What you need to do
Pick up the forum question about a Twisted Conch SSH server's high CPU usage from its last line and keep writing it.

Text
========================
Python SSH Server( twisted.conch) takes up high cpu usage when a large number of echo

Question

I write a SSH server with Twisted Conch. But encountered a difficult problem. Assume that user A and user B log in to the twisted ssh server through ssh command. Then user A tail or cat a large file (greater than 100M) on the server, which will cause a lot of echoing through the twisted ssh server, making python ssh process (twisted.conch ) cpu usage is very high (greater than 95%, or even 100%), then the user B will be blocked, a long time no response. Is there any way to sleep userA's session(0.5 seconds) when find the user A has a large number of echo through the twisted ssh server and not blocking the other connected users.

import sys  
import checkers  
from twisted.python import components, log, logfile  
from twisted.cred import portal  
from twisted.internet import reactor  
from twisted.conch.ssh import factory, keys, session, filetransfer  
from twisted.conch.unix import UnixSSHRealm, SSHSessionForUnixConchUser, UnixConchUser  
import keyvalue  
if __name__ == "__main__":  
   sshFactory = factory.SSHFactory()  
   sshFactory.portal = portal.Portal(UnixSSHRealm())  
   sshFactory.portal.registerChecker(checkers.UsernamePasswordChecker())
========================
Source data

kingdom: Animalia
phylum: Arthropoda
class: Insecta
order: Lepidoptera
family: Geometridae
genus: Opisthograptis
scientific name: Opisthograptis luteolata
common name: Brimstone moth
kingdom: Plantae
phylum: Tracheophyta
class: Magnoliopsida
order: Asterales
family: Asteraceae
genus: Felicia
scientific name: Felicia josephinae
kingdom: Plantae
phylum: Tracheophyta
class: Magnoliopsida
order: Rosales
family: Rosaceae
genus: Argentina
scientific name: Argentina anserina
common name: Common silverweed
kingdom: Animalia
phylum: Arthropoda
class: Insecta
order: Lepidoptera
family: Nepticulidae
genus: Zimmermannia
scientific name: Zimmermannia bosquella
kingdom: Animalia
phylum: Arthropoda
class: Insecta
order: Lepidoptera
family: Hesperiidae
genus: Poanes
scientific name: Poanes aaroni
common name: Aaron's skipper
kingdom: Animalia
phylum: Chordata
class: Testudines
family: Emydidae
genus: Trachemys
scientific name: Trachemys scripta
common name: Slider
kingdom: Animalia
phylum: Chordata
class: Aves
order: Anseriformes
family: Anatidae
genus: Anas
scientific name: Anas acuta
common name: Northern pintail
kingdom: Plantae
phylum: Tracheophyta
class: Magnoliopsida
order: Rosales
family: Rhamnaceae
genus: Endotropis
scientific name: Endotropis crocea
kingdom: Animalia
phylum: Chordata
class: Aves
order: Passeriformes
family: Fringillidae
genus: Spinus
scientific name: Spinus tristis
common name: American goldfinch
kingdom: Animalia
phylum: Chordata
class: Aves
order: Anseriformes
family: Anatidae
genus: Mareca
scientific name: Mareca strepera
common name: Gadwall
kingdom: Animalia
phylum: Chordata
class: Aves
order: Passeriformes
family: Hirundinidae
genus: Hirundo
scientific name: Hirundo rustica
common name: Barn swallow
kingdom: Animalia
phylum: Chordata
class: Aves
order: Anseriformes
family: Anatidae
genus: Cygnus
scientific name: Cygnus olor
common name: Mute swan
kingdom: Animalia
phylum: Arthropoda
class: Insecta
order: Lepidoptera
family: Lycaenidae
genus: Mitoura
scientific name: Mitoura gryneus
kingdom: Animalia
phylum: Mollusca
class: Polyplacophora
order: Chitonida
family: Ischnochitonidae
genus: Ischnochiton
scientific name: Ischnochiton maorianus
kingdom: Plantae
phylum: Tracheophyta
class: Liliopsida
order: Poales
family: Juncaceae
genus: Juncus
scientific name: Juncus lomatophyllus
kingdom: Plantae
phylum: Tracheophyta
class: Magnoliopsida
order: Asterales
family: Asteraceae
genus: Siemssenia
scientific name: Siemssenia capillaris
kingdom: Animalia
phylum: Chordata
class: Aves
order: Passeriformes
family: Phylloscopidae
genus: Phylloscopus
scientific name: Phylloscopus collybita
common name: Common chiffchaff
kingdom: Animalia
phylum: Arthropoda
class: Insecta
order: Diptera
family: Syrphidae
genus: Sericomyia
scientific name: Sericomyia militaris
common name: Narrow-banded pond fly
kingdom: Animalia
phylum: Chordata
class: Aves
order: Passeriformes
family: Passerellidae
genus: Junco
========================
Answer to the exercise
   sshFactory.publicKeys = {
    'ssh-rsa': keys.Key.fromString(keyvalue.publicKey)}
   sshFactory.privateKeys = {
    'ssh-rsa': keys.Key.fromString(keyvalue.privateKey)}
   components.registerAdapter(
    SSHSessionForUnixConchUser, UnixConchUser, session.ISession)
   log.startLogging(sys.stdout)

   reactor.listenTCP(2222, sshFactory)
   reactor.run()

Answer 1

This is effectively a bug in Twisted. One user using the server should not generate so much load that it's unresponsive to everyone else.

However, it's not an easy one to fix. There are a couple of solutions.

First, before you do anything else, you should ensure your code is using PyPy, which may give you all the additional performance you need to support more users. Even if it isn't sufficient, it should be helpful in combination with these other solutions.

One is that you can run this code in multiple processes, using a strategy like this, which will allow you to preemptively run the process on multiple cores. Of course, that doesn't let you do much concurrently inside one process.

Another option is that you could use twisted.protocols.htb, which you could use on sshFactory, to rate-limit incoming traffic and ensure it is processed fairly between competing connections.

Please share any progress that you make on this, as I'm sure it would be interesting to other Twisted users!